We talked about everything from video games and Japanese pop culture to racism and my high school’s elitism. He was always passionate about sharing his views, and I delighted in being caught up in his rants. The highest praise I ever got from him was that he could see me being a coach someday. If I could be to a group of kids what he was to me, I’d know I’ve made it.
But things weren’t always great. I felt like I was letting him down a lot my senior year as captain. I was leaving games at halftime to have panic attacks, not showing up to practices, hyperventilating in bathrooms when I should have been warming up with the team. I hated feeling like I wasn’t earning the captainship he’d given me. I thought I owed him an explanation.
It took a few failed attempts, but I confided in him about my delayed onset of PTSD symptoms and their origins. His patience with my failed attempts to get words out made me realize that he really was a safe person to tell. On one occasion, he showed me he was ready for whatever I had to say by sharing with me stories of his own reckoning with agoraphobia as a kid and the anxiety that stuck with him to this day. As I sobbed, I drifted into listening to his soft voice recount tales of his own wounds.
I still think about that conversation a lot and the memory is worn smooth and featureless like glass tumbled by the sea –– all that’s left is a vague impression of it having once been jagged and raw. What I took from it is that young Black boys with anxiety can grow up into Black men with anxiety. I took from it that I, as a multiply marginalized teenager with PTSD, could grow up into a multiply marginalized adult with PTSD. I took from it that I could still grow up.
The bluntest version of the story is that I didn’t honestly think I could have a future of any kind. Even if I didn’t suicide, I couldn’t figure out where I was supposed to fit in because I’d never seen people like me fit in anywhere. I always felt I was a little too queer, a little too short, a little too trans, a little too biracial, a little too fat, a little too crazy.
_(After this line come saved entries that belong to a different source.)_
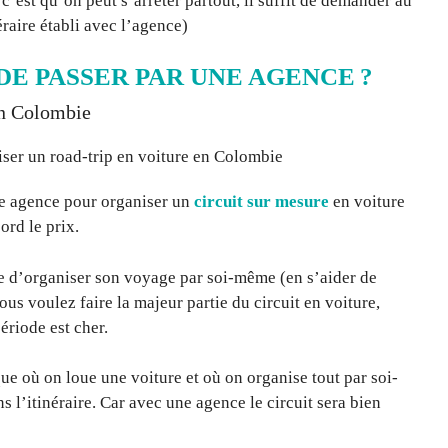
c’est qu’on peut s’arrêter partout, il suffit de demander au
éraire établi avec l’agence)
DE PASSER PAR UNE AGENCE ?
en Colombie
une agence pour organiser un
circuit sur mesure
en voiture
ord le prix.
e d’organiser son voyage par soi-même (en s’aider de
vous voulez faire la majeur partie du circuit en voiture,
riode est cher.
e où on loue une voiture et où on organise tout par soi-
 l’itinéraire. Car avec une agence le circuit sera bien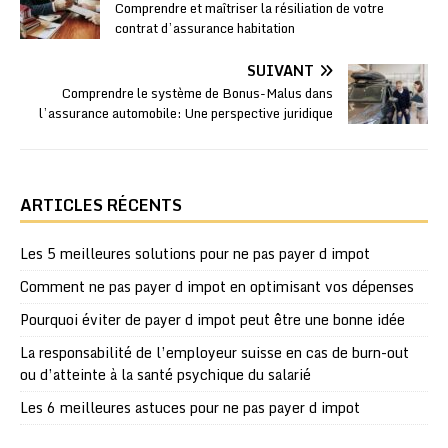
Comprendre et maîtriser la résiliation de votre
contrat d’assurance habitation
SUIVANT
Comprendre le système de Bonus-Malus dans
l’assurance automobile: Une perspective juridique
ARTICLES RÉCENTS
Les 5 meilleures solutions pour ne pas payer d impot
Comment ne pas payer d impot en optimisant vos dépenses
Pourquoi éviter de payer d impot peut être une bonne idée
La responsabilité de l’employeur suisse en cas de burn-out
ou d’atteinte à la santé psychique du salarié
Les 6 meilleures astuces pour ne pas payer d impot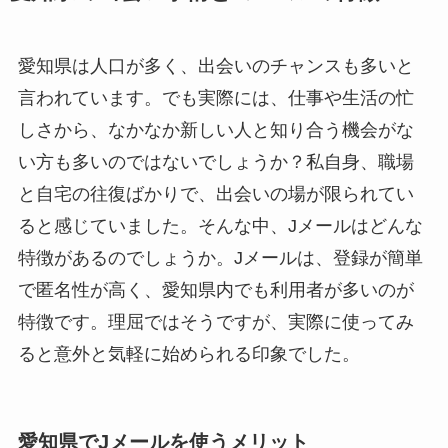
愛知県は人口が多く、出会いのチャンスも多いと
言われています。でも実際には、仕事や生活の忙
しさから、なかなか新しい人と知り合う機会がな
い方も多いのではないでしょうか？私自身、職場
と自宅の往復ばかりで、出会いの場が限られてい
ると感じていました。そんな中、Jメールはどんな
特徴があるのでしょうか。Jメールは、登録が簡単
で匿名性が高く、愛知県内でも利用者が多いのが
特徴です。理屈ではそうですが、実際に使ってみ
ると意外と気軽に始められる印象でした。
愛知県でJメールを使うメリット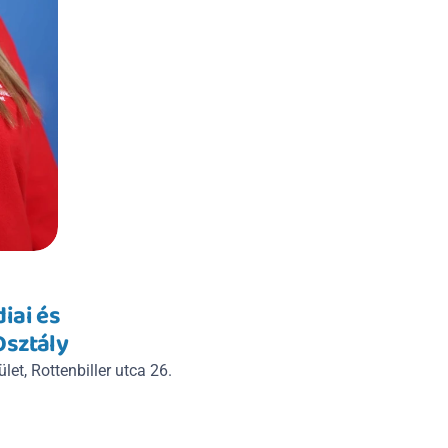
ai és 
Osztály
let, Rottenbiller utca 26.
These existential insecurities didn’t spring up from nowhere: the whitewashing of the experiences of mental illness in media and healthcare have widely-felt consequences as severe as racially biased diagnoses. A quick Google search of “fat people mental health” turns up headlines I refuse to repeat because they shame fat people not only for their fatness but also for any poor mental health they experience, including experiences of anxiety and depression. Queerness and transness are still frequently perceived as mental illnesses in and of themselves, with “homosexuality” present in the American Psychiatric Association’s Diagnostic and Statistical Manual (DSM) until 1973. Gender dysphoria is still in the DSM, which is unacceptable to me even if it is only for insurance purposes, as I strongly suspect, because it is another way cisnormativity polices transgender people’s autonomy.
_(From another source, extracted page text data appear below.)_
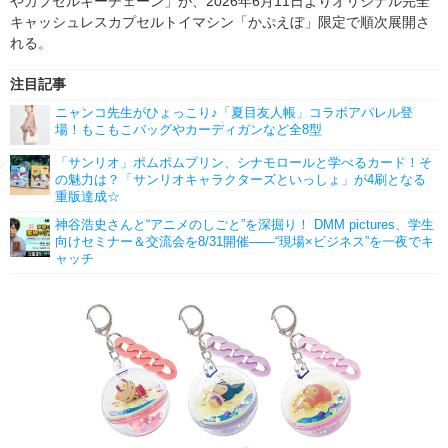
やカプセルキーチェーン」が、2026年6月11日よりオリジナル完全
キャッシュレスカプセルトイマシン「かぷえぼ」限定で順次展開さ
れる。
注目記事
ニャンコ先生がひょっこり♪「夏目友人帳」コラボアパレル登
場！もこもこバッグやカーディガンなど全8型
「サンリオ」ポムポムプリン、シナモロールと学べるカード！そ
の魅力は？「サンリオキャラクターズといっしょ」が4刷となる
重版達成☆
神谷浩史さんと“アニメのしごと”を深掘り！ DMM pictures、学生
向けセミナー＆交流会を8/31開催――“現場×ビジネス”を一夜でキ
ャッチ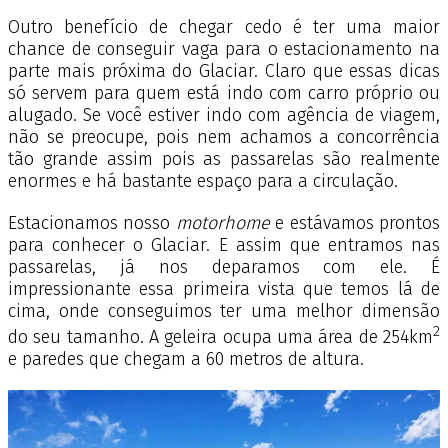
Outro benefício de chegar cedo é ter uma maior
chance de conseguir vaga para o estacionamento na
parte mais próxima do Glaciar. Claro que essas dicas
só servem para quem está indo com carro próprio ou
alugado. Se você estiver indo com agência de viagem,
não se preocupe, pois nem achamos a concorrência
tão grande assim pois as passarelas são realmente
enormes e há bastante espaço para a circulação.
Estacionamos nosso
motorhome
e estávamos prontos
para conhecer o Glaciar. E assim que entramos nas
passarelas, já nos deparamos com ele. É
impressionante essa primeira vista que temos lá de
cima, onde conseguimos ter uma melhor dimensão
2
do seu tamanho. A geleira ocupa uma área de 254km
e paredes que chegam a 60 metros de altura.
To live at the intersection of these oppressions –– as so many people do –– blinds us to the possibilities of our lives. I need people to show me what’s possible. I am so lucky to have my basketball coach as a role model. He is living proof that not only can I live with my mental illnesses, but I can live with them under the conditions of oppression that exist beyond them.
I continue to seek out role models, especially in BIPOC and queer communities. In fact, I recently began an eating disorder recovery mentorship and am currently being supported by someone who not only understands my mentality towards eating and recovery, but also, as a gay man, knows the safety planning and daily stressors of being something other than cisgender and heterosexual.
And I think it’s my responsibility to pay all the support I’ve received forward. It’s why I’m honest about my past lows, the hiccups in my ongoing recovery and mental illness management –– and my triumphs too. I can, and will, continue to exist in this world. First as a life, then as a memory, but hopefully always as a source of comfort and strength for someone who identifies with any of my struggles.
My survival has always been dependent on the solidarity I have with others, and I believe that to be true for most of us. I encourage you to remember that you can continue, and to honor the memories of those who didn’t. I encourage you to find people you can rely on and who inspire you to believe in your own future. I encourage you to be someone like that for others.
The author of this piece is Junko Anderson, a member of a chapter of Active Minds at Occidental College. Active Minds is a national organization that aims to reduce the stigma surrounding mental illness and promote good mental health.